I’m designing auras with a similar thought process in mind. But Gatherer is raining auras, not understanding that I’m already wading through a swamp. And it doesn’t matter if my auras evade card disadvantage; Gatherers’ auras remain vulnerable. So my design needs to confront that problem.
Essence of Air not only reduces card disadvantage when casting auras, but also provides extra creatures for you to enchant. Also, Spirits, because why not.
Heartless Hidetsugu. Huh. The more I think of it, the more this makes sense with our suicide theme. It deals damage to us, which can trigger spells most efficient at a lower life total. And the lower our life total, the less this hurts. It also moves Suicide away from mono-black, opening some Black/Red options. Let’s make another red card that takes advantage of suicide, shall we?

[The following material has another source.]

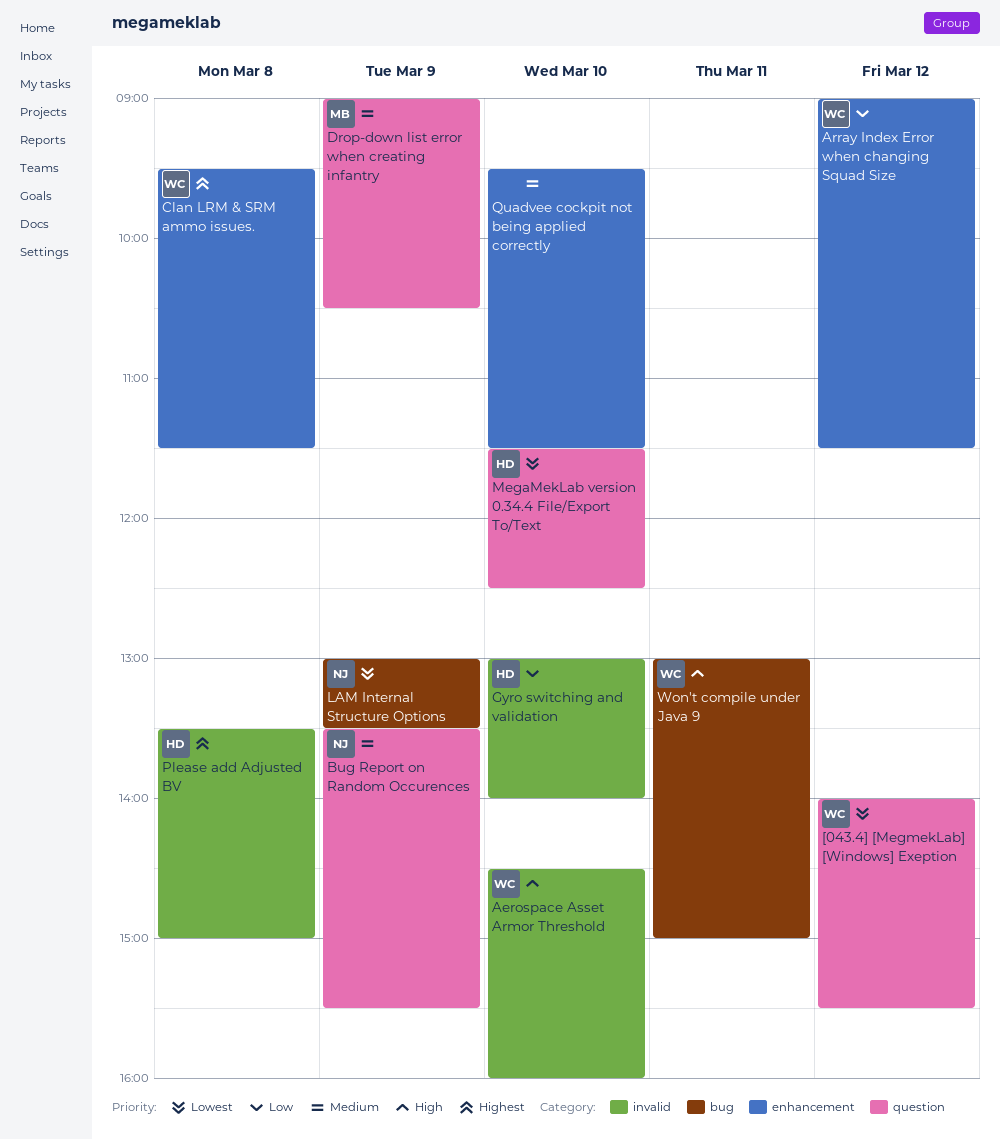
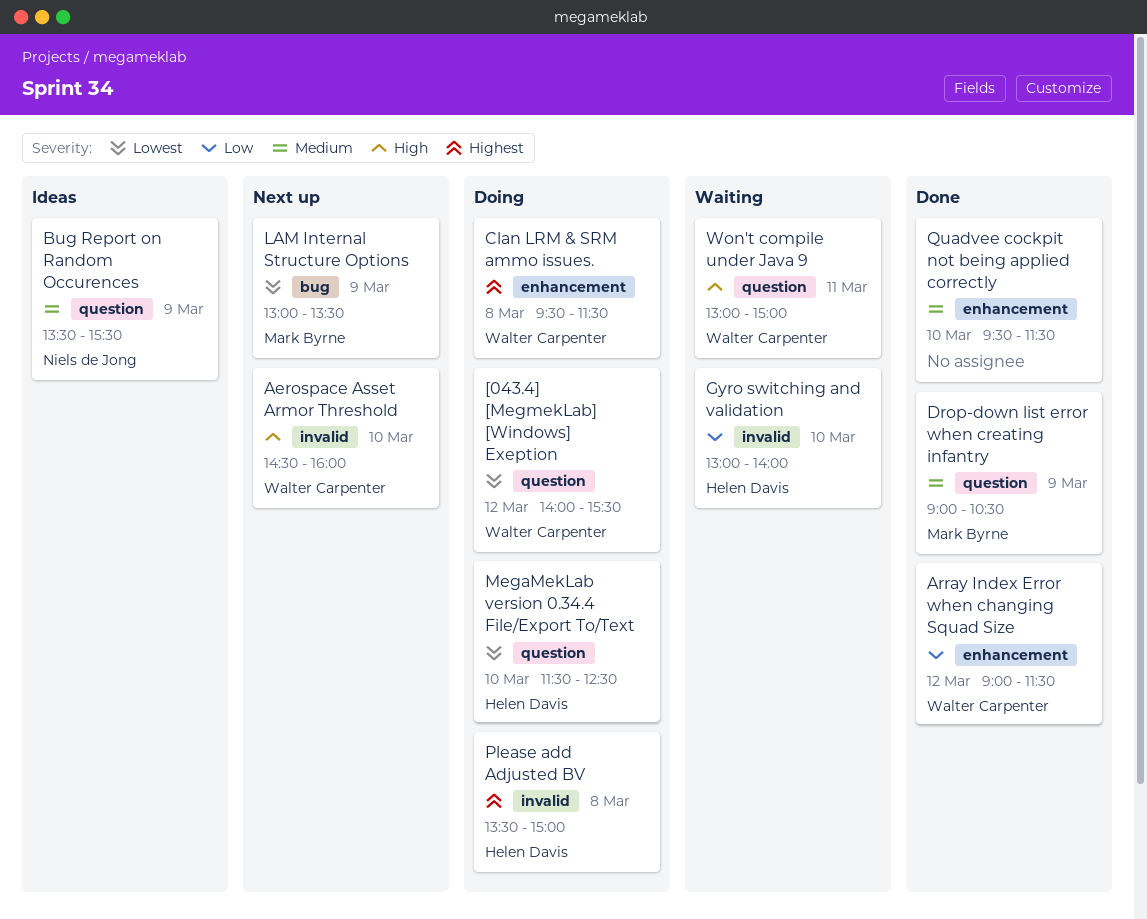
LAM Internal Structure Options, owner: Niels de Jong -> Mark Byrne
Won't compile under Java 9, label: bug -> question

Looking good. How about Gatherer gives us one more card?
I could build off this card, sure. Anything that puts land on the battlefield makes Seer’s Sundial better. I could tinker with Journeyer’s Kite, for example. But Seer’s Sundial doesn’t need other cards to be useful. It turns wasted late land drops into second chances, and that’s good enough for me. Meanwhile, there’s a fifth card in a five card cycle I’ve been holding in reserve. I might as well drop it now, since I doubt a perfect opportunity will present itself.
Protection from enchanted creatures may seem like a strange ability for an enchant creature to grant. But it’s no weirder than protection from white on a white creature, and Voice of Truth doesn’t raise too many eyebrows. Unicorn’s horn doesn’t even suffer from White Ward problems. The horn doesn’t destroy itself, since the protection isn’t from the aura, but from creatures that the aura enchants. The only hiccup is that the purity of the Unicorn’s Horn means the creature it’s bestowed upon can’t go around touching itself anymore.
And finally, today’s token is Elemental Spirit, made for my card Vulcanic Genesis in log six. Since I stole from Grace Lieu to make Vulcanic Genesis, I went back to her Deviant Art page to see if I could find an appropriate companion. Technically, this piece is supposed to represent a vampire. But the only thing making that obvious (to me at least) are the bats which are cropped out of the bottom of this painting.